EXERCISE TEXT =
——

March
2008
The Quiet Station of Meditation


When you focus and hold your attention on a single object or on your own mind-body processes, you are meditating. An age-old metaphor for thought, captured in the phrase “a train of thought,” can be helpful in differentiating thought from meditation.
If you are riding inside a train of thought, carried along in it, you are thinking; but in meditation, you are watching multicolored train-cars passing through the station of your mind. You are observing thought, rather than being carried within it.
When you become adept at meditation, the station may be quiet for stretches of time: no trains. Sometimes you faintly hear a train approaching from a distance, yet it does not end up coming through . . . your attention dissolves it and it never arrives.
Why set aside time in our busy lives to recondition our minds through meditation?--To be awake, yet quiet, peaceful, aware and focused. Peace. Awareness. Focus.

——

INPUT DATA =

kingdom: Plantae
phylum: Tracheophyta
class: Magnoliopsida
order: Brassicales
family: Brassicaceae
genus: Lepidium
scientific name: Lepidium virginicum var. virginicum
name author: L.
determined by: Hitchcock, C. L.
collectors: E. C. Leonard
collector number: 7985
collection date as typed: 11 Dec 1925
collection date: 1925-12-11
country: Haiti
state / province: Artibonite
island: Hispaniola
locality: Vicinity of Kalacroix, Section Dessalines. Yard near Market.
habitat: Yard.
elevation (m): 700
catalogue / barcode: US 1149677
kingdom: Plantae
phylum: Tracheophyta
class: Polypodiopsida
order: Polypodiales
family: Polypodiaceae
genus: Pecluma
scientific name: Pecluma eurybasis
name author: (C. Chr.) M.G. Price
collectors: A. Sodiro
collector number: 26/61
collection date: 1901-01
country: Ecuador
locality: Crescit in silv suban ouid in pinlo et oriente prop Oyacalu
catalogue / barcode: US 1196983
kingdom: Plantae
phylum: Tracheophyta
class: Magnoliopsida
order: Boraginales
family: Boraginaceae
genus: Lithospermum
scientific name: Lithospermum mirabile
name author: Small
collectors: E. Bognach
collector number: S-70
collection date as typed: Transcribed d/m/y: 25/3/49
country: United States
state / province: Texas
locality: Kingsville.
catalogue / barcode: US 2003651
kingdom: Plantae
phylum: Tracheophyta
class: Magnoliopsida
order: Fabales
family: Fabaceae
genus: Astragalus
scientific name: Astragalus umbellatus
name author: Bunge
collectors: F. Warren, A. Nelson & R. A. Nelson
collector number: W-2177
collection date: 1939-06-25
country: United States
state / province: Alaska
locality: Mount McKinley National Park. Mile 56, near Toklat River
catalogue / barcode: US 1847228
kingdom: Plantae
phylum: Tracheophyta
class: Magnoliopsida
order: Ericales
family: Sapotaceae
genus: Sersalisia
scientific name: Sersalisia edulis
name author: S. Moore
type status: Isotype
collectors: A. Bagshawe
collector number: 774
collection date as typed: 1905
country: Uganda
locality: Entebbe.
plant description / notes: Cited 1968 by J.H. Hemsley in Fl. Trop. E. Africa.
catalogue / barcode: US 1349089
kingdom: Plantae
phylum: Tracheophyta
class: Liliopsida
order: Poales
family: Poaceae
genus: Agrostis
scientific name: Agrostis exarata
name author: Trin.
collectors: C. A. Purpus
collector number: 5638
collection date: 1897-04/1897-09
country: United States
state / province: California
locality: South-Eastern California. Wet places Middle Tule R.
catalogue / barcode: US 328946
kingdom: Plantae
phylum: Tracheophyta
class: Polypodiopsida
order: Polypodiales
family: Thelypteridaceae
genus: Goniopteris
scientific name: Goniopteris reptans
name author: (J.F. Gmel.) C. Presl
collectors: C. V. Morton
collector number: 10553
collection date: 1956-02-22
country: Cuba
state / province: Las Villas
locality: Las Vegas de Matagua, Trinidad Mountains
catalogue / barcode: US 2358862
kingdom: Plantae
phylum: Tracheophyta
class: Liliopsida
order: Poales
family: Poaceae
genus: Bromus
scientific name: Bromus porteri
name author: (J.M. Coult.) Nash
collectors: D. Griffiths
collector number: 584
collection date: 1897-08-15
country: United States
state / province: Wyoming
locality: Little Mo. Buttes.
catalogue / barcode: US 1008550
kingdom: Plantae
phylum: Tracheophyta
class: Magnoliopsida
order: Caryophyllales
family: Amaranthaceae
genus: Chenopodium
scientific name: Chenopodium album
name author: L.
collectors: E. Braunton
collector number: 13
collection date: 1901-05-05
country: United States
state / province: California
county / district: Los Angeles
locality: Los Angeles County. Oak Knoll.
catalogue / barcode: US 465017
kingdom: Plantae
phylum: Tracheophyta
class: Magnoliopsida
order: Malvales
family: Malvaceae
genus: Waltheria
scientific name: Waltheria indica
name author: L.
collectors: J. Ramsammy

——

PROBLEM REQUIREMENTS = Transcribe the passage from the meditation text, starting at "If you are riding" and ending at "carried within it.". The rows are independent material and have no connection to the meditation text.

RESULT =
If you are riding inside a train of thought, carried along in it, you are thinking; but in meditation, you are watching multicolored train-cars passing through the station of your mind. You are observing thought, rather than being carried within it.